Southgrange had been a supplier for Woodgrange for years and there had never been a dispute between them. Woodgrange placed an order for 1518 m of cladding. The dispute began when the supplier demanded full payment for a second order for 3000 m of cladding worth about £27,000, which it said Prizeman had ordered and for which it had paid a deposit of £12,000. Prizeman and Jackson denied that any order had been made and claimed that the sum of £12,000 was paid because they had mistakenly thought the demand for payment referred to part of the original order. Southgrange’s counterclaim sought payment for the allegedly outstanding sum of about £15,000. It is the type of small-scale dispute that happens all the time in construction, what is unusual is that it went to court.
Victoria Russell of solicitor Fenwick Elliott, who represented Woodgrange, says she has not seen a case like it for years. “It’s one of those awful cases where the costs are out of all proportion with the amount at stake. I have worked in construction law for more than 20 years and I have never seen a case that has been fought so vehemently over a comparatively small amount of money.”

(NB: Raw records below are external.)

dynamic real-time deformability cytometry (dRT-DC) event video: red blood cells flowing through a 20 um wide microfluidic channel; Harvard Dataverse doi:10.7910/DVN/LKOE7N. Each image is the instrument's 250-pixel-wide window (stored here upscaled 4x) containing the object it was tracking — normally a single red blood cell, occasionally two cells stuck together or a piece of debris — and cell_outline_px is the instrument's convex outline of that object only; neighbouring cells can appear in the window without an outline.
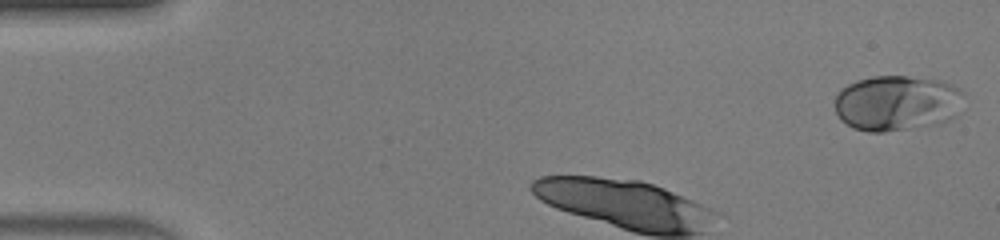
{"species": "human", "species_latin": "Homo sapiens", "temperature_condition": "warm", "stored_images_in_passage": 10, "camera_frame_rate_fps": 3000, "um_per_image_px": 0.085, "donor": {"sex": "male"}, "frame": {"image": 1, "passage_image": 1, "time_ms": 0.0, "image_size_px": [1000, 240], "cell_outline_px": [[964, 96], [956, 116], [952, 120], [940, 124], [884, 132], [868, 132], [852, 128], [840, 120], [836, 112], [836, 96], [840, 88], [856, 80], [872, 76], [908, 76], [944, 80], [960, 88], [964, 92]], "centroid_in_image_um": [76.27, 8.76], "position_along_channel_um": 8.7, "area_um2": 42.54}}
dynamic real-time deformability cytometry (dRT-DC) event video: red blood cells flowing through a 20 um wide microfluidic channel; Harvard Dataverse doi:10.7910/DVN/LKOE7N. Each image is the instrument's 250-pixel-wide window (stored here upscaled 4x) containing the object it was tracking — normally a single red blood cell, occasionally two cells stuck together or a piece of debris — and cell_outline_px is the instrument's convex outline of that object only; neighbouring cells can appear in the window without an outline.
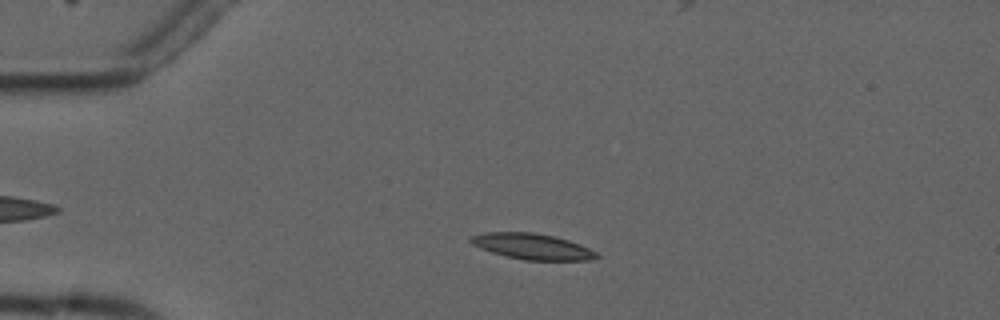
{"species": "common noctule bat (a hibernating species)", "species_latin": "Nyctalus noctula", "temperature_condition": "cold", "stored_images_in_passage": 4, "camera_frame_rate_fps": 3000, "um_per_image_px": 0.085, "animal": {"sex": "male", "forearm_length_mm": 52.5}, "frame": {"image": 1, "passage_image": 3, "time_ms": 2.333, "image_size_px": [1000, 320], "cell_outline_px": [[600, 256], [592, 260], [524, 260], [492, 252], [480, 248], [472, 244], [468, 240], [468, 236], [484, 232], [532, 232], [556, 236], [580, 244], [596, 252]], "centroid_in_image_um": [45.22, 20.93], "position_along_channel_um": 39.8, "area_um2": 19.02}}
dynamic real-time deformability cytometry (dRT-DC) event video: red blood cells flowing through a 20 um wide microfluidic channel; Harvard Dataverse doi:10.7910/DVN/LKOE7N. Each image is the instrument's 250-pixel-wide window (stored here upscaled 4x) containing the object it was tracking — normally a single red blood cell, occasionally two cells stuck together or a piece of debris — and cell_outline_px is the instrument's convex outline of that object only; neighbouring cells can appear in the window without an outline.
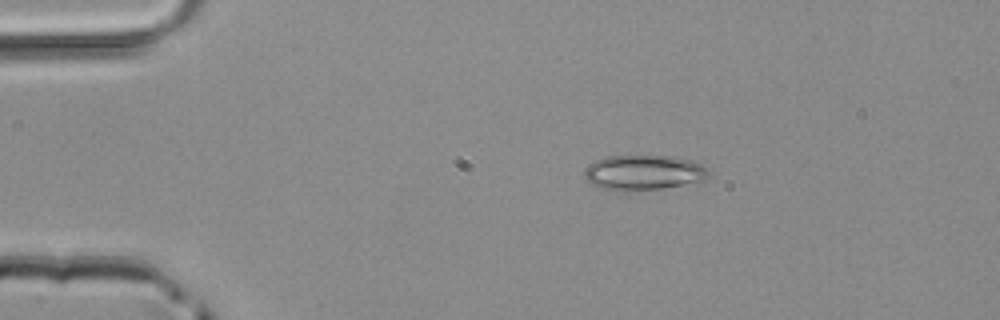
{"species": "common noctule bat (a hibernating species)", "species_latin": "Nyctalus noctula", "temperature_condition": "room temperature", "stored_images_in_passage": 41, "camera_frame_rate_fps": 3000, "um_per_image_px": 0.085, "animal": {"sex": "male", "body_mass_g": 20.4}, "frame": {"image": 1, "passage_image": 1, "time_ms": 0.0, "image_size_px": [1000, 320], "cell_outline_px": [[708, 176], [704, 180], [664, 188], [624, 192], [620, 192], [600, 188], [592, 184], [584, 176], [584, 172], [588, 164], [596, 160], [608, 156], [676, 156], [696, 160], [708, 172]], "centroid_in_image_um": [54.69, 14.67], "position_along_channel_um": 30.3, "area_um2": 25.61}}
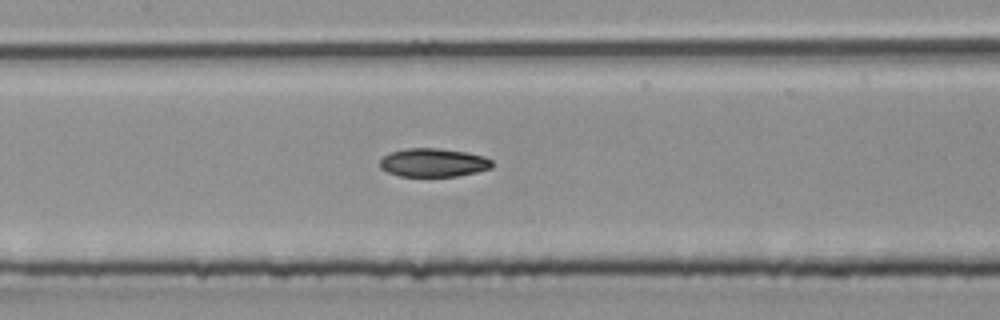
{"frame": {"image": 2, "passage_image": 15, "time_ms": 4.667, "image_size_px": [1000, 320], "cell_outline_px": [[492, 168], [476, 172], [456, 176], [400, 176], [388, 172], [380, 168], [380, 160], [384, 156], [392, 152], [408, 148], [440, 148], [468, 152], [484, 156], [492, 160]], "centroid_in_image_um": [36.86, 13.82], "position_along_channel_um": 170.5, "area_um2": 18.61}}
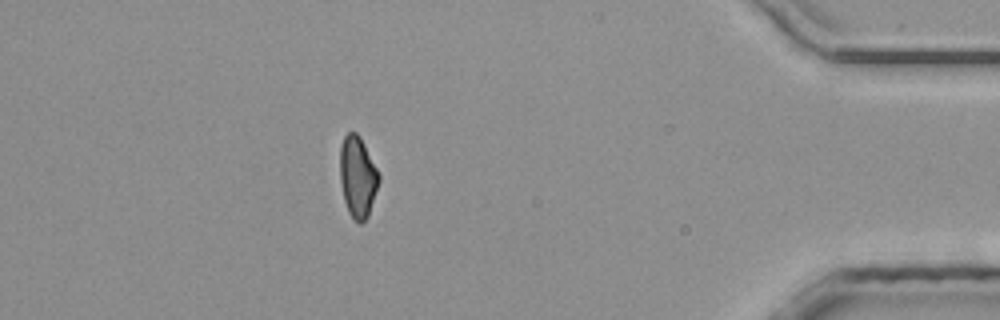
{"frame": {"image": 3, "passage_image": 35, "time_ms": 11.333, "image_size_px": [1000, 320], "cell_outline_px": [[380, 180], [368, 216], [360, 224], [352, 220], [348, 212], [344, 200], [340, 180], [340, 148], [344, 136], [348, 132], [356, 132], [360, 136], [380, 176]], "centroid_in_image_um": [30.39, 15.05], "position_along_channel_um": 404.8, "area_um2": 18.38}}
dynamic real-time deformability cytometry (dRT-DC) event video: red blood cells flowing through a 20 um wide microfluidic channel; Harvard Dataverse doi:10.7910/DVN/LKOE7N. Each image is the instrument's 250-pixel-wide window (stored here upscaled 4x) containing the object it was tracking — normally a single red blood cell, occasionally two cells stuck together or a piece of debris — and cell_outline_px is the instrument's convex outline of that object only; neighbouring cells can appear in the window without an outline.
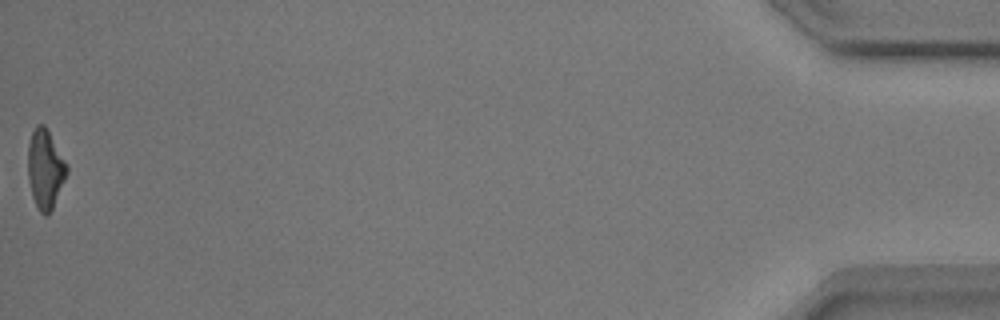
{"species": "common noctule bat (a hibernating species)", "species_latin": "Nyctalus noctula", "temperature_condition": "warm", "stored_images_in_passage": 38, "camera_frame_rate_fps": 3000, "um_per_image_px": 0.085, "animal": {"sex": "male", "body_mass_g": 17.9}, "frame": {"image": 1, "passage_image": 38, "time_ms": 12.333, "image_size_px": [1000, 320], "cell_outline_px": [[68, 172], [52, 208], [48, 216], [44, 216], [40, 212], [32, 196], [28, 180], [28, 144], [32, 132], [36, 124], [44, 124], [68, 164]], "centroid_in_image_um": [3.84, 14.36], "position_along_channel_um": 431.4, "area_um2": 17.92}, "authors_computed_cell_mechanics": {"area_um2": 18.2937, "velocity_mm_per_s": 3.8374, "shape_relaxation_time_tau1_ms": 3.5566, "shape_relaxation_time_tau2_ms": 4.3013, "deformation_change_tau1": 0.1688, "deformation_change_tau2": 0.1399}}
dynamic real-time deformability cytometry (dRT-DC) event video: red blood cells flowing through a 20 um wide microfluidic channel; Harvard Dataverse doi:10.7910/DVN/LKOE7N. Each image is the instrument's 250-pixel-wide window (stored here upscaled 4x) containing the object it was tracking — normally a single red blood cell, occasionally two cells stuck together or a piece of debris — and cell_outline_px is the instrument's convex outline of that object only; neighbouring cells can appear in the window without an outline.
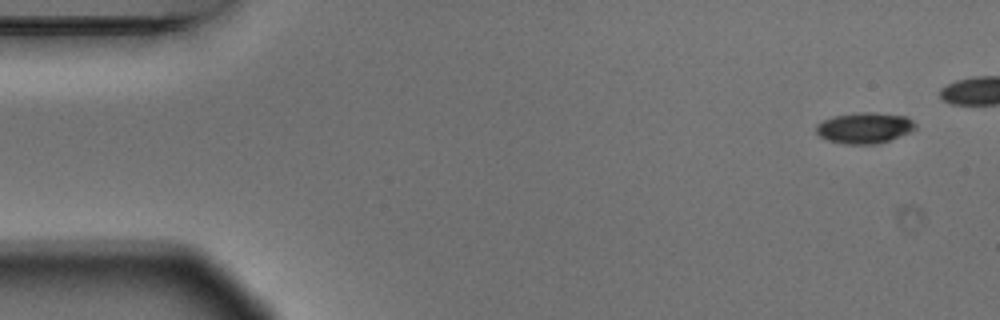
{"species": "Egyptian fruit bat (a non-hibernating species)", "species_latin": "Rousettus aegyptiacus", "temperature_condition": "warm", "stored_images_in_passage": 9, "segment_of_instrument_passage": [1, 2], "camera_frame_rate_fps": 3000, "um_per_image_px": 0.085, "animal": {"sex": "male"}, "frame": {"image": 1, "passage_image": 1, "time_ms": 0.0, "image_size_px": [1000, 320], "cell_outline_px": [[916, 128], [912, 132], [876, 144], [844, 144], [828, 140], [820, 136], [816, 132], [816, 124], [832, 116], [860, 112], [876, 112], [908, 116], [916, 124]], "centroid_in_image_um": [73.5, 10.86], "position_along_channel_um": 11.5, "area_um2": 18.03}}
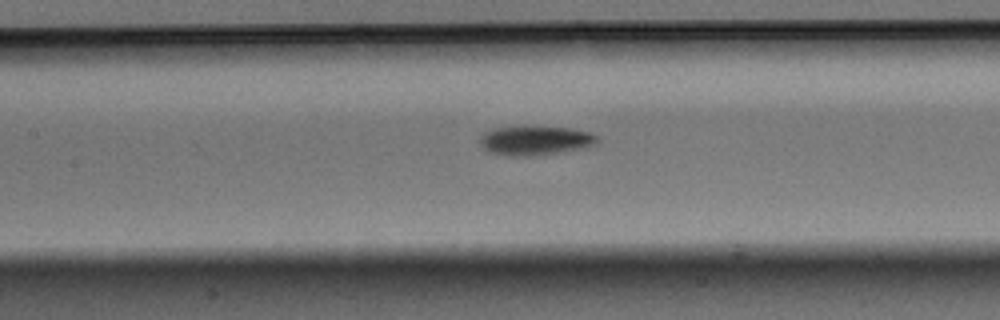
{"frame": {"image": 2, "passage_image": 8, "time_ms": 2.333, "image_size_px": [1000, 320], "cell_outline_px": [[600, 140], [592, 144], [580, 148], [536, 156], [504, 156], [488, 152], [480, 144], [480, 136], [484, 132], [492, 128], [568, 128], [588, 132], [596, 136]], "centroid_in_image_um": [45.41, 11.97], "position_along_channel_um": 162.0, "area_um2": 19.42}}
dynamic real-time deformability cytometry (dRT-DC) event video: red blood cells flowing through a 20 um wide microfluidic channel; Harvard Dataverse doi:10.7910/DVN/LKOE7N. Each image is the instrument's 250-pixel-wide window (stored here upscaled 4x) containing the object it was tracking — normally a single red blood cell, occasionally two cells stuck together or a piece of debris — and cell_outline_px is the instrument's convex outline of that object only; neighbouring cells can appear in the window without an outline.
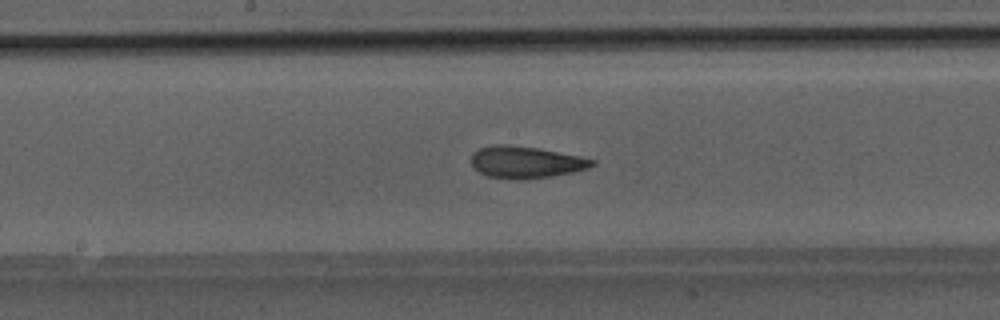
{"species": "Egyptian fruit bat (a non-hibernating species)", "species_latin": "Rousettus aegyptiacus", "temperature_condition": "room temperature", "stored_images_in_passage": 48, "camera_frame_rate_fps": 3000, "um_per_image_px": 0.085, "animal": {"sex": "male"}, "frame": {"image": 1, "passage_image": 25, "time_ms": 8.0, "image_size_px": [1000, 320], "cell_outline_px": [[596, 164], [588, 168], [572, 172], [552, 176], [520, 180], [516, 180], [488, 176], [480, 172], [472, 164], [472, 152], [480, 148], [496, 144], [508, 144], [536, 148], [580, 156], [596, 160]], "centroid_in_image_um": [44.7, 13.78], "position_along_channel_um": 203.5, "area_um2": 22.37}}
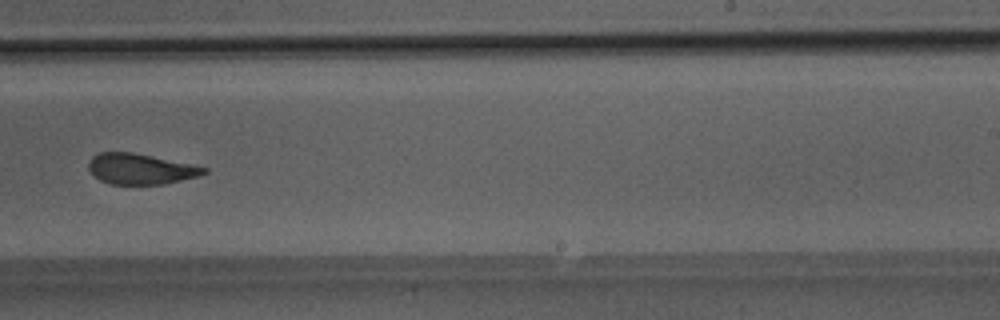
{"frame": {"image": 2, "passage_image": 30, "time_ms": 9.667, "image_size_px": [1000, 320], "cell_outline_px": [[208, 172], [200, 176], [164, 184], [112, 184], [100, 180], [92, 176], [88, 168], [88, 160], [92, 156], [100, 152], [132, 152], [208, 168]], "centroid_in_image_um": [11.9, 14.36], "position_along_channel_um": 277.1, "area_um2": 20.58}}
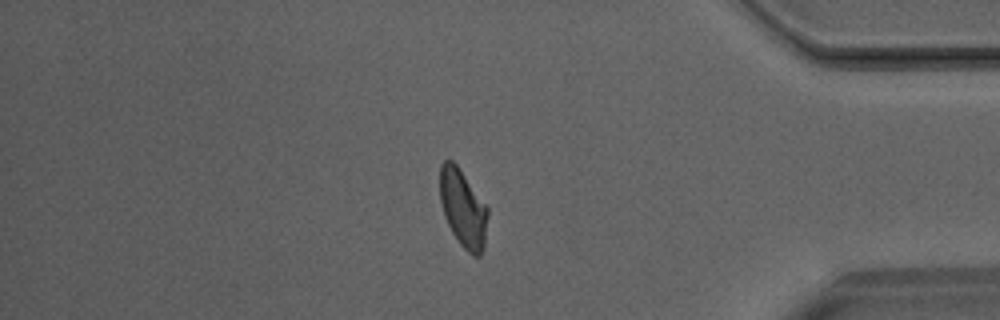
{"frame": {"image": 3, "passage_image": 40, "time_ms": 13.0, "image_size_px": [1000, 320], "cell_outline_px": [[488, 216], [484, 248], [480, 256], [472, 256], [460, 244], [452, 232], [444, 216], [440, 200], [440, 164], [444, 160], [452, 160], [456, 164], [488, 208]], "centroid_in_image_um": [39.36, 17.73], "position_along_channel_um": 395.8, "area_um2": 21.56}}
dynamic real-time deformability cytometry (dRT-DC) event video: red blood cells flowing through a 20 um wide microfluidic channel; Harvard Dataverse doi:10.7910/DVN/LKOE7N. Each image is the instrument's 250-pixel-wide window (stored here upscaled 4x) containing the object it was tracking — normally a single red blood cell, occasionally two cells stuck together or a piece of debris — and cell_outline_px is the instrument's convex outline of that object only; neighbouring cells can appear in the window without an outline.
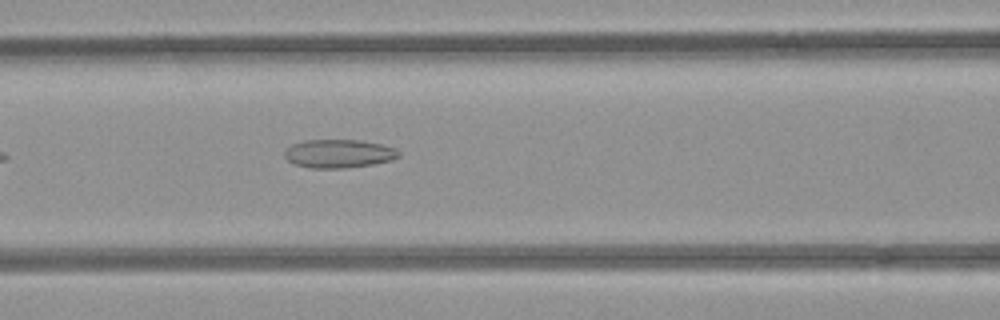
{"species": "common noctule bat (a hibernating species)", "species_latin": "Nyctalus noctula", "temperature_condition": "room temperature", "stored_images_in_passage": 29, "camera_frame_rate_fps": 3000, "um_per_image_px": 0.085, "animal": {"sex": "female", "body_mass_g": 21.9}, "frame": {"image": 1, "passage_image": 9, "time_ms": 2.667, "image_size_px": [1000, 320], "cell_outline_px": [[400, 156], [392, 160], [372, 164], [348, 168], [308, 168], [296, 164], [288, 160], [284, 156], [284, 152], [292, 144], [304, 140], [356, 140], [380, 144], [396, 148], [400, 152]], "centroid_in_image_um": [28.8, 13.06], "position_along_channel_um": 137.8, "area_um2": 18.9}}
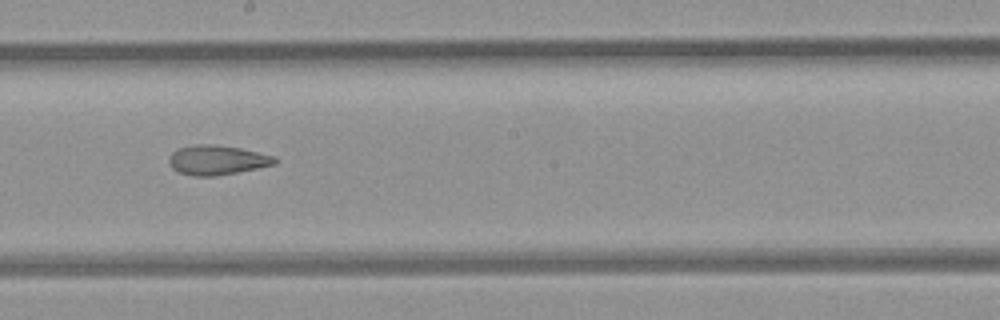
{"frame": {"image": 2, "passage_image": 16, "time_ms": 5.0, "image_size_px": [1000, 320], "cell_outline_px": [[276, 164], [216, 176], [192, 176], [180, 172], [172, 168], [168, 160], [168, 156], [172, 152], [180, 148], [196, 144], [212, 144], [240, 148], [276, 156]], "centroid_in_image_um": [18.44, 13.6], "position_along_channel_um": 229.8, "area_um2": 18.15}}
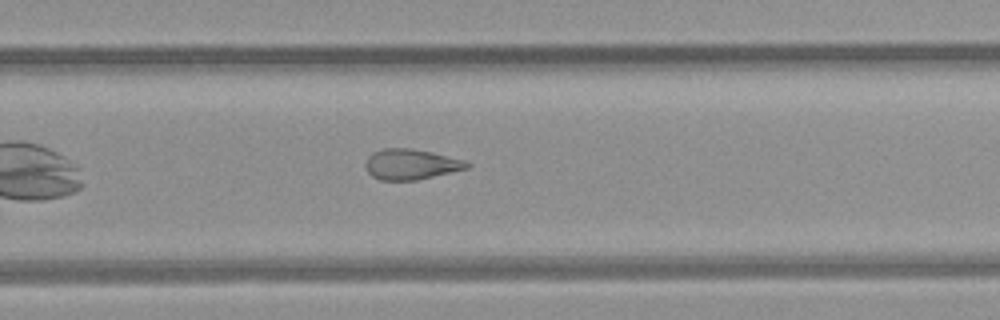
{"frame": {"image": 3, "passage_image": 21, "time_ms": 6.667, "image_size_px": [1000, 320], "cell_outline_px": [[472, 164], [468, 168], [416, 180], [380, 180], [372, 176], [368, 172], [364, 164], [368, 156], [372, 152], [384, 148], [412, 148], [432, 152], [468, 160]], "centroid_in_image_um": [34.94, 13.95], "position_along_channel_um": 294.9, "area_um2": 18.21}, "authors_computed_cell_mechanics": {"area_um2": 18.207, "velocity_mm_per_s": 3.9425, "shape_relaxation_time_tau1_ms": null, "shape_relaxation_time_tau2_ms": 4.1707, "deformation_change_tau1": null, "deformation_change_tau2": 0.1335}}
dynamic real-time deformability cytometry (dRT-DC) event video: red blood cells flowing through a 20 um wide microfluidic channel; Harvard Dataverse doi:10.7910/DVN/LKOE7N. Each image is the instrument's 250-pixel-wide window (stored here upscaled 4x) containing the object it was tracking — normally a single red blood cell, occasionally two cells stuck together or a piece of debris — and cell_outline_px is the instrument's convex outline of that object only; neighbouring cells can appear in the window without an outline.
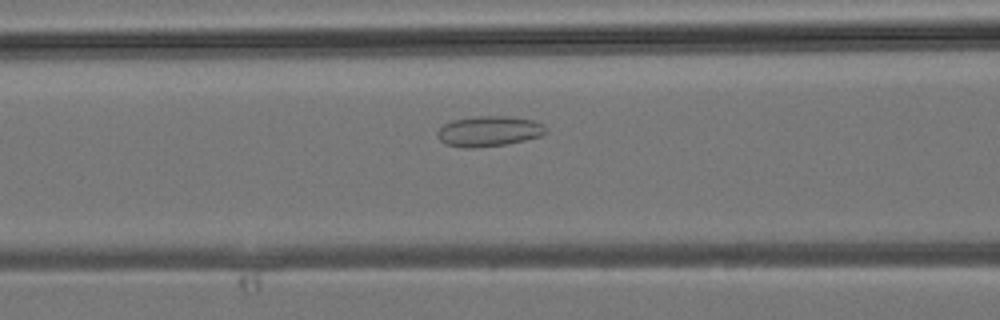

The reason Woodgrange was hit by such high costs was that the judge ordered it to pay the Southgrange’s costs on an “indemnity basis”. In court, costs are awarded on two levels: one is standard basis, which is about two-thirds of the actual legal costs; the other is on an indemnity basis of costs, a rarity, where the losing party pays closer to 100%.
Shifting about on his chair, tapping his fingers and chain-smoking, it’s easy to see how Prizeman might not come across well in court
The judge said he was awarding costs on an indemnity basis because he thought Prizeman had been lying under oath when he was giving evidence. He said that he was satisfied that the defendant had proved its case and that the paperwork existed to back it up.
Looking back, Russell says, the best thing would have been to have never have brought the claim. “We tried to settle it for a long time. Steve Prizeman wouldn’t settle on a basis that the other side would accept. He insisted on fighting.” It seems that the dispute was driven by personalities rather than by the strength of Woodgrange’s case – with disastrous consequences.
Bill Croft, the managing director of Southgrange, says all the aggravation could have been avoided. “It shouldn’t have gone to court, it was totally unnecessary. It’s sad because Mr Prizeman is a nice guy. He’s also a proud man and he wouldn’t admit that he’d made a mistake. We tried to help. We’re a small company like he is.”
For a small company, going to court can be a major disruption, says Croft: “It was an inconvenience – myself, my fellow director and my general manager had to lose three days business by attending court for this ridiculous action. I’m very annoyed about it.”
For Woodgrange the experience has been even more damaging. Whatever the weaknesses of its case, it is hard not to sympathise with a company that goes to court over a disputed £12,000 and suffers such a defeat.
“We have lost about £18,000 in solicitors’ and barristers’ fees, close to £19,000 in material costs [Southgrange’s counterclaim plus interest], and we could be looking at another £20,000 of Southgrange’s legal fees,” says Jackson.
“That will have a massive impact on our business, it could take us a year to 18 months to recover; if it’s a tight market it will take us three years.”
Of course, the reason this small claim cost so much money is that Woodgrange lost its case and its main witness incurred the wrath of a judge. Taking a claim to court is a risk, so firms need to be sure they can prove their case – and that they can pay out if the worst comes to the worst.